====== SUPPLIED DATA ======

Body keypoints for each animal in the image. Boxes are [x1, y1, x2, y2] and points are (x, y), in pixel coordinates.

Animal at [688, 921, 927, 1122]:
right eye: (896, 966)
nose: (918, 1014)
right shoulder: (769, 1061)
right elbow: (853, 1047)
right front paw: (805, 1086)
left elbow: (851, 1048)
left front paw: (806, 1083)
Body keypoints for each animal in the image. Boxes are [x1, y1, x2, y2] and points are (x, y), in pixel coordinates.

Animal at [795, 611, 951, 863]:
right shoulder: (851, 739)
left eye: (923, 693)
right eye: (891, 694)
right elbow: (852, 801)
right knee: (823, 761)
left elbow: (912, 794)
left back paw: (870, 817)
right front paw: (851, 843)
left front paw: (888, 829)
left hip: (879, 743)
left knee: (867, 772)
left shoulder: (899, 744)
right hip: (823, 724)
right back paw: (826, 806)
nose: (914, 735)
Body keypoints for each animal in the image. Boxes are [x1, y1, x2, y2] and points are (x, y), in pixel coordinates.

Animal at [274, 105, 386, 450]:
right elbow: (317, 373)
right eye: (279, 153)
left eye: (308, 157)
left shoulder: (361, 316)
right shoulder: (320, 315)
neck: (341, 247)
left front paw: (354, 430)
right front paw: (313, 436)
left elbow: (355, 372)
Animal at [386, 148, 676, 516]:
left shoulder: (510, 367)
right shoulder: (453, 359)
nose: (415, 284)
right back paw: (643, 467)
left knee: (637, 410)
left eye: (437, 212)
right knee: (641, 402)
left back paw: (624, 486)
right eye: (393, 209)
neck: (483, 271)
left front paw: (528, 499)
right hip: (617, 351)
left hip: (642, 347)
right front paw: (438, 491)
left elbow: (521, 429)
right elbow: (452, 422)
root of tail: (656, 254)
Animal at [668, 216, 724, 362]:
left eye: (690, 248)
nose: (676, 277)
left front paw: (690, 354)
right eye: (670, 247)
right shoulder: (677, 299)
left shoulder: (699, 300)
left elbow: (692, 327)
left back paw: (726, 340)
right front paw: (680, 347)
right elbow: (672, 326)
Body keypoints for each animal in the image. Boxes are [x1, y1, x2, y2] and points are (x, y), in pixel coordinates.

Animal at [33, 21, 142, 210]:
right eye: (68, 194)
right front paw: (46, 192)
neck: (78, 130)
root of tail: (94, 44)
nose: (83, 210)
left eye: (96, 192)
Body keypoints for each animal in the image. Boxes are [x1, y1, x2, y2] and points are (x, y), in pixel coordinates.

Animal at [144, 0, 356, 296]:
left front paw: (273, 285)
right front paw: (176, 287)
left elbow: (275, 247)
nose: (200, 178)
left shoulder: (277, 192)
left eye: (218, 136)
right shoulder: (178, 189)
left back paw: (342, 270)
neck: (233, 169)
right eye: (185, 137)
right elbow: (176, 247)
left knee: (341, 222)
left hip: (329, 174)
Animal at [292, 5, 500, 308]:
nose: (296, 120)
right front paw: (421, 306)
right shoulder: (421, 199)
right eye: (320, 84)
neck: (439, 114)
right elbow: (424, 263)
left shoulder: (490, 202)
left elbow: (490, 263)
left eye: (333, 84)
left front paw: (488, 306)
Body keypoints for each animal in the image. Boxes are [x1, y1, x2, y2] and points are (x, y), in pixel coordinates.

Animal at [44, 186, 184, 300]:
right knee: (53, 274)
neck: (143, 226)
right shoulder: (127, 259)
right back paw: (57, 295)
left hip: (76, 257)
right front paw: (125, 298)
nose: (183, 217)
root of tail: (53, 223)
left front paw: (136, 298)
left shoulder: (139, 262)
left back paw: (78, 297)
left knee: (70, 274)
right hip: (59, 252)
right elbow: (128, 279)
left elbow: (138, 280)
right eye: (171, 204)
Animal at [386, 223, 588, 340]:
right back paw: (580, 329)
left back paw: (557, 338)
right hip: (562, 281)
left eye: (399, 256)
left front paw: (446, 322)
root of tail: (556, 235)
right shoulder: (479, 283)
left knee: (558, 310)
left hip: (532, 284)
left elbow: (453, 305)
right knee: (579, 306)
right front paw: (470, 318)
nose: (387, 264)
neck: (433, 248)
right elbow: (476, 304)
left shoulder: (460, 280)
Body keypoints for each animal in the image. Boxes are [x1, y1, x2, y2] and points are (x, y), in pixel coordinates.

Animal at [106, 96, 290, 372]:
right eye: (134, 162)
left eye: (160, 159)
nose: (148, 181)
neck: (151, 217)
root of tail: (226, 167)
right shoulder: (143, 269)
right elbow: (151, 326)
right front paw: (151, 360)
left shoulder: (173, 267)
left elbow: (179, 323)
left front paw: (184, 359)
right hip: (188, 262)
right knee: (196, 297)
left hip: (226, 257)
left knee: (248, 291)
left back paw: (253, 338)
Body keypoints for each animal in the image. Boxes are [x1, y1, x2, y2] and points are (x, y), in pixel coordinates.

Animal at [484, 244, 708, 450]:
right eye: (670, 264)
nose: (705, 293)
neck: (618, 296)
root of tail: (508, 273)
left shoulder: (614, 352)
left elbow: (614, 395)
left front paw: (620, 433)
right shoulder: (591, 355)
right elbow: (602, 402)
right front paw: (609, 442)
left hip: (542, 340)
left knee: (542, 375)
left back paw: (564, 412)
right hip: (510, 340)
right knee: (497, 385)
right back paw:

======

> TASK DIRECTIONS
Restate, word for word, the final stretch of the entries above: the line containing "left elbow: (614, 395)" and every line after it, up to and including the last.

> EXPECTED OUTPUT
left elbow: (614, 395)
left front paw: (620, 433)
right shoulder: (591, 355)
right elbow: (602, 402)
right front paw: (609, 442)
left hip: (542, 340)
left knee: (542, 375)
left back paw: (564, 412)
right hip: (510, 340)
right knee: (497, 385)
right back paw:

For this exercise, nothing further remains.